▶ **Exercise tasks**:
(a) In the vanpool post, set down the passage from "Gloria is probably" to "fun little exchange." word for word.
(b) In the vanpool post, on which day did Gloria finally counter the driver's apology at the red light?
Selected extract START
Saturday, July 22, 2006

VANPOOL MANIA!!!

Yeah,
The vanpool. I have been breaking rules and getting stuff DONE. Steve Bawls possesses my driving soul. It has been an eventful week. Read on, gentle one...

Every day there is a red light in Fort Ord that won't let me turn right and merge with traffic. Every day, I run that stuff. Every day when I run it, I look in the rear-view mirror and say, "Sorry Gloria." Gloria always shakes her head in disgust. After literally months of this stale joke, on Tuesday, Gloria finally countered it with, "I don't know why you always apologize to me, you are just going to do it again."

SHE IS RIGHT.

Gloria is probably in her late 50s. She is a lot of fun. I have nothing but respect for the woman. I know that she is mildly shaken by how I handle the vanpool van, but she comes back month after month with her monthly pass, so something must be working. She does this thing after a particularly brutal ride home where she says, "I will NOT be riding tomorrow." Emphasis on NOT. Whenever she says this, the implication is that she just can't take my driving anymore. She plays into it. I always apologize. I always say that Venkat could drive the next day, if that is what she wants. Then she clarifies and says that she has to go to the doctor, or take her car in or some such trash. It is a fun little exchange.
Selected extract END
Dataset excerpts START
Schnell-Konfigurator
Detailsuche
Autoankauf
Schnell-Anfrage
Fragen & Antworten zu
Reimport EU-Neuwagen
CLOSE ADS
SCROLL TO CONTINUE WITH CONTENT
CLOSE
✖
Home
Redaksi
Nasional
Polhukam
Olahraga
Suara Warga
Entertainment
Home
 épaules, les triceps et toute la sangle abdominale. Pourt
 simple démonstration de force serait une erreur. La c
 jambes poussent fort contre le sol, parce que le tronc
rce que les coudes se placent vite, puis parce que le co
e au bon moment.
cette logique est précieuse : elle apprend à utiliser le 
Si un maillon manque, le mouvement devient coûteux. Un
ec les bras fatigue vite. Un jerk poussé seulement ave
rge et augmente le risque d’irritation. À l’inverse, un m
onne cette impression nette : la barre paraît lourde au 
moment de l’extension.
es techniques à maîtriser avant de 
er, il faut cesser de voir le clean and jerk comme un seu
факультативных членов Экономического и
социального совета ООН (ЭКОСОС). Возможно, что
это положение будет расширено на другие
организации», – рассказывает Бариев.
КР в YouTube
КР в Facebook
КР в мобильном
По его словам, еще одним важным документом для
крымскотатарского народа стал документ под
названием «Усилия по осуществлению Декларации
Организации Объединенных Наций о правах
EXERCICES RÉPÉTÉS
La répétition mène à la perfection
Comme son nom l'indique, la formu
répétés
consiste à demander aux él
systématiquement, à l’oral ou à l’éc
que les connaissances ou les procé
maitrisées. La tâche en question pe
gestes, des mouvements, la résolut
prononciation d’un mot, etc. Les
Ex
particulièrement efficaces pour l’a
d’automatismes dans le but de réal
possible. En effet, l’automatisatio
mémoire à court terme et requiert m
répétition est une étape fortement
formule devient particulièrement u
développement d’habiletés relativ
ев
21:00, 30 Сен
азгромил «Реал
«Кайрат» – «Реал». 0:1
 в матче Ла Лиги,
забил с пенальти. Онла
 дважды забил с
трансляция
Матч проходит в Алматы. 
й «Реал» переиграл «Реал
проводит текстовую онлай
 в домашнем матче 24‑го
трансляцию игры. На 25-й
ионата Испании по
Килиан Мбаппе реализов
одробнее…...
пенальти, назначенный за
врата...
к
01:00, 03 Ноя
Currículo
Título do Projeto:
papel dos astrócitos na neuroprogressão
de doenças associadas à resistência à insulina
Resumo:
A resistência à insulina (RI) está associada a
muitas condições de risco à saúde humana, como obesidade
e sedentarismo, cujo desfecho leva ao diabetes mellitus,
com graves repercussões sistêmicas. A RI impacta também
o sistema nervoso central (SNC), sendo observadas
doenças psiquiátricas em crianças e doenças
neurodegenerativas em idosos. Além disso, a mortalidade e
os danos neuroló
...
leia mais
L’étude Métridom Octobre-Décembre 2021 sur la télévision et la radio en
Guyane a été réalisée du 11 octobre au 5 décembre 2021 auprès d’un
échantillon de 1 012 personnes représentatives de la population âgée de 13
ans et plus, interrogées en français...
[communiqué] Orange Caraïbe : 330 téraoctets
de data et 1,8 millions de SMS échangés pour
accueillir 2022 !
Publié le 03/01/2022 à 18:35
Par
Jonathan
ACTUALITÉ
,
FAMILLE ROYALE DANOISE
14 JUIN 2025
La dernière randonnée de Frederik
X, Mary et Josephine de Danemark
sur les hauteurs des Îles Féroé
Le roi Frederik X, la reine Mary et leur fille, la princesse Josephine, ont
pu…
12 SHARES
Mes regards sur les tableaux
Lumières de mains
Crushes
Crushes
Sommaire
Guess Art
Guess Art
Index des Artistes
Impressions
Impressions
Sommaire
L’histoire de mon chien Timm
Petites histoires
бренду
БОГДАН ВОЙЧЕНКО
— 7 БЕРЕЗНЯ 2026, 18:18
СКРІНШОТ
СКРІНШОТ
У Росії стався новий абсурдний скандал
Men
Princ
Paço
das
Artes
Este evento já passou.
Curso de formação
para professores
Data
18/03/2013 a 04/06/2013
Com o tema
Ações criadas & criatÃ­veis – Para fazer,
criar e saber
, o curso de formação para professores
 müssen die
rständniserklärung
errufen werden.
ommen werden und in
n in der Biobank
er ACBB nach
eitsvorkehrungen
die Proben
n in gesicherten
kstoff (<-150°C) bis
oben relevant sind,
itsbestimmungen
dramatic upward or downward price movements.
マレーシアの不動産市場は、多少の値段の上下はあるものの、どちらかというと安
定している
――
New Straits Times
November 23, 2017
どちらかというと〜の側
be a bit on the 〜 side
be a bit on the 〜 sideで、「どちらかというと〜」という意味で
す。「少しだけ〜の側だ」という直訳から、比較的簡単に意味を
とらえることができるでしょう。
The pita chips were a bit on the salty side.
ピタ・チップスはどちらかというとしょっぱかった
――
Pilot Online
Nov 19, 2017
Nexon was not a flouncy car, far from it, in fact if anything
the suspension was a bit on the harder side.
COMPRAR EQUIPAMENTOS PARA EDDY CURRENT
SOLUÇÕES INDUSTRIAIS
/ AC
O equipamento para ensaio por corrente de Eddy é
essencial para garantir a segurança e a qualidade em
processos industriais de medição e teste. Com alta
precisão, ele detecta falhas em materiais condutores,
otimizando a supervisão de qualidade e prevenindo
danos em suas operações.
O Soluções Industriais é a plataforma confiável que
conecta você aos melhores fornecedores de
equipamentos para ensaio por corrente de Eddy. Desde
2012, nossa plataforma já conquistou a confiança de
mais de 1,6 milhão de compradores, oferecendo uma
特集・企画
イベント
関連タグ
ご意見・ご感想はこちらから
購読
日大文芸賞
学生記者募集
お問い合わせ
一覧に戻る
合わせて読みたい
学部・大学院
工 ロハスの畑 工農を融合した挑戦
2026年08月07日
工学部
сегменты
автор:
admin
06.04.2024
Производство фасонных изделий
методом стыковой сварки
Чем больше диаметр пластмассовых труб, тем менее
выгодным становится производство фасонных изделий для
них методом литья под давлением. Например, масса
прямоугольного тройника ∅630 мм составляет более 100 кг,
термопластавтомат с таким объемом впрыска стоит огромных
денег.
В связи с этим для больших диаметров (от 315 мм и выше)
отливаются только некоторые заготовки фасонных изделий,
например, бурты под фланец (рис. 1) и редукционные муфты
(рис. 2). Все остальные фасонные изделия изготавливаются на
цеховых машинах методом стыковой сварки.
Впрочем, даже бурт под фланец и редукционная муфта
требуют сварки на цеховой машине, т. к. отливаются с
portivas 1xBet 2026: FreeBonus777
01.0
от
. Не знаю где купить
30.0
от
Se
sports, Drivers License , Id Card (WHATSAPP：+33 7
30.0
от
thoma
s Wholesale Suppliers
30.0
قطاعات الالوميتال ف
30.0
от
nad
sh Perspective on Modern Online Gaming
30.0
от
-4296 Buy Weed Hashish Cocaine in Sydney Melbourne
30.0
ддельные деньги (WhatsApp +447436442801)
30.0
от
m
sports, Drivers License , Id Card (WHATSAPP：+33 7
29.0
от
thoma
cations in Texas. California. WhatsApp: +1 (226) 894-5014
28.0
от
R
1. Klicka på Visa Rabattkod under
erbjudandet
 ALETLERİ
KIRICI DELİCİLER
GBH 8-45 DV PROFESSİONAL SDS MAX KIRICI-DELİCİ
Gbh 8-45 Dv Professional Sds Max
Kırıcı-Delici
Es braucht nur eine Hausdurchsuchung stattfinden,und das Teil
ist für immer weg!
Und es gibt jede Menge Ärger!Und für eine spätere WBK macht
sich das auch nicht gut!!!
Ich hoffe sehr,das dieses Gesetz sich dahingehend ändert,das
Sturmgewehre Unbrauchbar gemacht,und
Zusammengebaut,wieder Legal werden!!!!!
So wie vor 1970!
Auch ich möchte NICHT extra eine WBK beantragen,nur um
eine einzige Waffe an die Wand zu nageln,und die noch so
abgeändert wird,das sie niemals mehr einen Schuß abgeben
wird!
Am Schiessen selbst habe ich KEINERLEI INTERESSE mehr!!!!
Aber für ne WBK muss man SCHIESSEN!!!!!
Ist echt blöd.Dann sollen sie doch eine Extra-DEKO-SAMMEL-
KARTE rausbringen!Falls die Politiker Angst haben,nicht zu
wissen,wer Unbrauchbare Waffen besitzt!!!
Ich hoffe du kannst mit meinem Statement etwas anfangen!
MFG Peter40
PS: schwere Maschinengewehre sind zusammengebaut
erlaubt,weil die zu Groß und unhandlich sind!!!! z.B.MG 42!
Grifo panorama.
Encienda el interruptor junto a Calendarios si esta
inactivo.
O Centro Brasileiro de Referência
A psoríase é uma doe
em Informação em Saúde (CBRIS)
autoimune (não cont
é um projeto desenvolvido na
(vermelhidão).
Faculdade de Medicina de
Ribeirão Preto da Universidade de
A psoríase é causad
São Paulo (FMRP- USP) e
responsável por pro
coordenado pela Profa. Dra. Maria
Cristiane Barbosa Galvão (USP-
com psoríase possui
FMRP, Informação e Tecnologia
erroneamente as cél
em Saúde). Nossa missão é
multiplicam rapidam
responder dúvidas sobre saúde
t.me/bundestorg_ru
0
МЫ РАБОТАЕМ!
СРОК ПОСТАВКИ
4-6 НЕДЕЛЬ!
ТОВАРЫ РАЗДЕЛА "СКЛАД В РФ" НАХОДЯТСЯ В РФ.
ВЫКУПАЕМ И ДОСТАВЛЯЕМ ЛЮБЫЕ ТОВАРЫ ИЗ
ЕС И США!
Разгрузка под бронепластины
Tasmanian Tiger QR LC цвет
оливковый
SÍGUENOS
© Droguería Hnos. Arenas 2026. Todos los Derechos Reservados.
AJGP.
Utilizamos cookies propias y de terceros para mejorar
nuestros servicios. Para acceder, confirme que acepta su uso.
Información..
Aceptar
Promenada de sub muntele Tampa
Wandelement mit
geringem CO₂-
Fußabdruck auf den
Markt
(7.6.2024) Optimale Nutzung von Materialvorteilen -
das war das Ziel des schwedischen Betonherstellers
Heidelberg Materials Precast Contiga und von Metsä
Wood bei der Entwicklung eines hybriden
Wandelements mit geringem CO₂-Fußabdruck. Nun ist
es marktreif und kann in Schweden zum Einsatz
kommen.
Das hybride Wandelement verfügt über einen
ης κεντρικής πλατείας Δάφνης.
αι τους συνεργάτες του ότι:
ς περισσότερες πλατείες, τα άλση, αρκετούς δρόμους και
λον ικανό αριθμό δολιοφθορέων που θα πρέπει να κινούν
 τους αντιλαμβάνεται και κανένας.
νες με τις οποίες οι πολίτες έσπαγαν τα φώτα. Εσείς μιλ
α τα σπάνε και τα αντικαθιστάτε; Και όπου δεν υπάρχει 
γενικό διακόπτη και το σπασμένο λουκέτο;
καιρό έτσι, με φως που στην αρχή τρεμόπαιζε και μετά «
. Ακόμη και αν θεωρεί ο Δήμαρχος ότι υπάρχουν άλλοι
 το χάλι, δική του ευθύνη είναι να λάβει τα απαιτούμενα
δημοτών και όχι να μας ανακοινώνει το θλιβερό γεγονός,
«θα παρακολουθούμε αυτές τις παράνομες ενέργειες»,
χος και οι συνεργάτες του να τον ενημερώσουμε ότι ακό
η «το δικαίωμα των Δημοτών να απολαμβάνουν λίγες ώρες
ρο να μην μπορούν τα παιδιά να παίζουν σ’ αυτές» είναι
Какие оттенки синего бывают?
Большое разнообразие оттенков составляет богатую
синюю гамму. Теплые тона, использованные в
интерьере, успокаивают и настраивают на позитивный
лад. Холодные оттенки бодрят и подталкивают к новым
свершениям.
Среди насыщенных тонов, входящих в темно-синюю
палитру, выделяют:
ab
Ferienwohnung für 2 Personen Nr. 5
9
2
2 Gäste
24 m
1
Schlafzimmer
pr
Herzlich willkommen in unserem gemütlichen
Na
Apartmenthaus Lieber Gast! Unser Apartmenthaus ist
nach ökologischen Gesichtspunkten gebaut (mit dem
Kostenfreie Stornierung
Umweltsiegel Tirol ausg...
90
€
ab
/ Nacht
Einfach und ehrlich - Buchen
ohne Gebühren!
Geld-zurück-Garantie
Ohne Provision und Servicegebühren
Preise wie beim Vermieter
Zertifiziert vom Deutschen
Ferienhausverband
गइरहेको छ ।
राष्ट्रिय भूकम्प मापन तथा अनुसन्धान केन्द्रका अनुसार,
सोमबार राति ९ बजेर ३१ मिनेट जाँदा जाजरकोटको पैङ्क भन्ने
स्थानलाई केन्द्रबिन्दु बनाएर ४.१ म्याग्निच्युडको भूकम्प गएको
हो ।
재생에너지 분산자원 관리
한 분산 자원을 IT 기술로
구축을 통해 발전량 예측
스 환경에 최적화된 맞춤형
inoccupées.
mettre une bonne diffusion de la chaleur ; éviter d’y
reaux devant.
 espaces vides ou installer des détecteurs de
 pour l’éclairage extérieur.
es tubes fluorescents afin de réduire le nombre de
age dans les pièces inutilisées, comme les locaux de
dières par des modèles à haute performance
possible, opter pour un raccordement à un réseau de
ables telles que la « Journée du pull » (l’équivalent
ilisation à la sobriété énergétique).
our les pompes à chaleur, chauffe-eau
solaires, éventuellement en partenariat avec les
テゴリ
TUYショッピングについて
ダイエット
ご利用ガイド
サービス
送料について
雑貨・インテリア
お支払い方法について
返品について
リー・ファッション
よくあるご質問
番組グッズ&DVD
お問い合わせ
Dataset excerpts END
▶ **Answers to the exercises**:
(a)
Gloria is probably in her late 50s. She is a lot of fun. I have nothing but respect for the woman. I know that she is mildly shaken by how I handle the vanpool van, but she comes back month after month with her monthly pass, so something must be working. She does this thing after a particularly brutal ride home where she says, "I will NOT be riding tomorrow." Emphasis on NOT. Whenever she says this, the implication is that she just can't take my driving anymore. She plays into it. I always apologize. I always say that Venkat could drive the next day, if that is what she wants. Then she clarifies and says that she has to go to the doctor, or take her car in or some such trash. It is a fun little exchange.

(b) Tuesday